Most upvoted comments

I was able to get ZeRO to 95% of the MFU I got with FSDP for my network, primarily by using leaf nodes and setting the zero3 parameters better. The remaining gap appears to be due to ZeRO partitioning everything in my model. There are parts of my model where there shouldn’t be any partitioning since they are computation heavy but memory light, but it seems there is no straightforward way to exclude parts of a network from being partitioned with ZeRO.

Hi @halilakin , really nice chatting with you yesterday. Given we are clear about all the collective communication calls, and now performance-wise is ok. I will close this issue for now. I already noted the feature you requested. Thx a ton.
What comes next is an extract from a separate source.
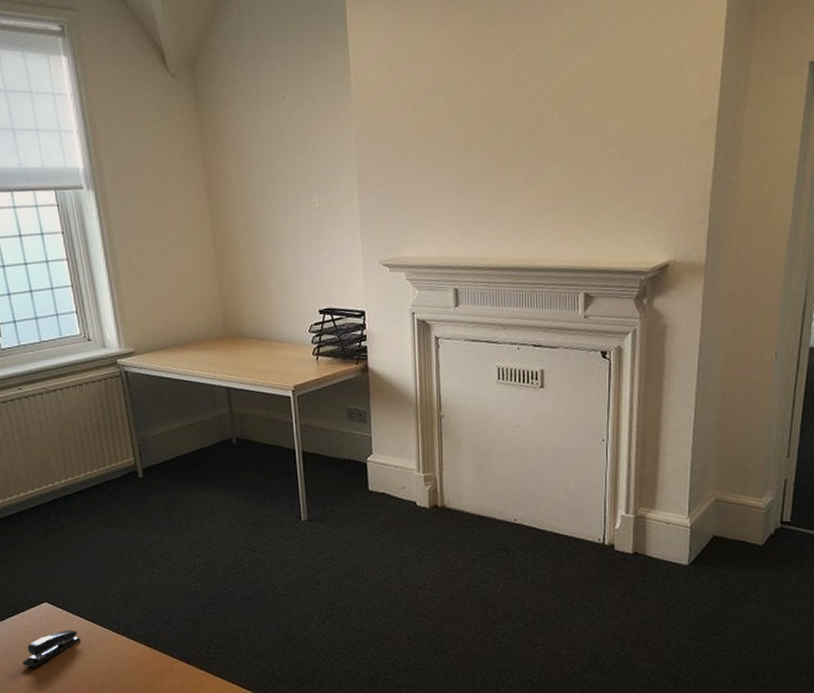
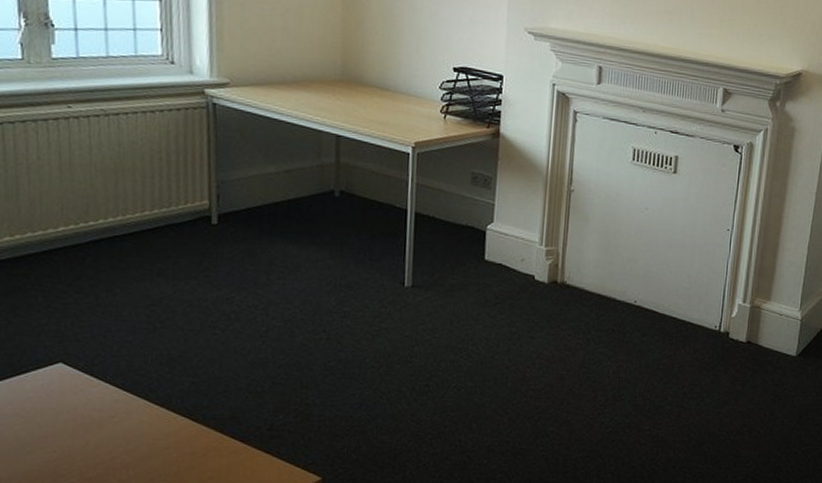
stapler: present [22,629,80,668] -> none [13,396,102,444]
GuanhuaWang on Feb 8, 2024

Thanks for the help @GuanhuaWang!

halilakin on Feb 8, 2024

I was able to get ZeRO to 95% of the MFU I got with FSDP for my network, primarily by using leaf nodes and setting the zero3 parameters better. The remaining gap appears to be due to ZeRO partitioning everything in my model. There are parts of my model where there shouldn’t be any partitioning since they are computation heavy but memory light, but it seems there is no straightforward way to exclude parts of a network from being partitioned with ZeRO.

halilakin on Feb 8, 2024

Thanks @tohtana. Let me test the leaf module thoroughly in combination with other flags today and update the thread.

halilakin on Feb 6, 2024

Hi @halilakin, Thank you for investigating the issue! I think we can do the same as FSDP in theory using the leaf module feature. You can specify the transformer layers class as a leaf module. The feature was merged into master branch. If it doesn’t work, we may have some issues regarding communication synchronization. I think our team also can check that part.

tohtana on Feb 6, 2024

Thanks for the quick response @tohtana. I’ve stopped using leaf module for now until I fully understand all the knobs and finish reading the code. I will update the thread with more information but it’s quite possible that I am not correctly setting all the parameters.

halilakin on Feb 5, 2024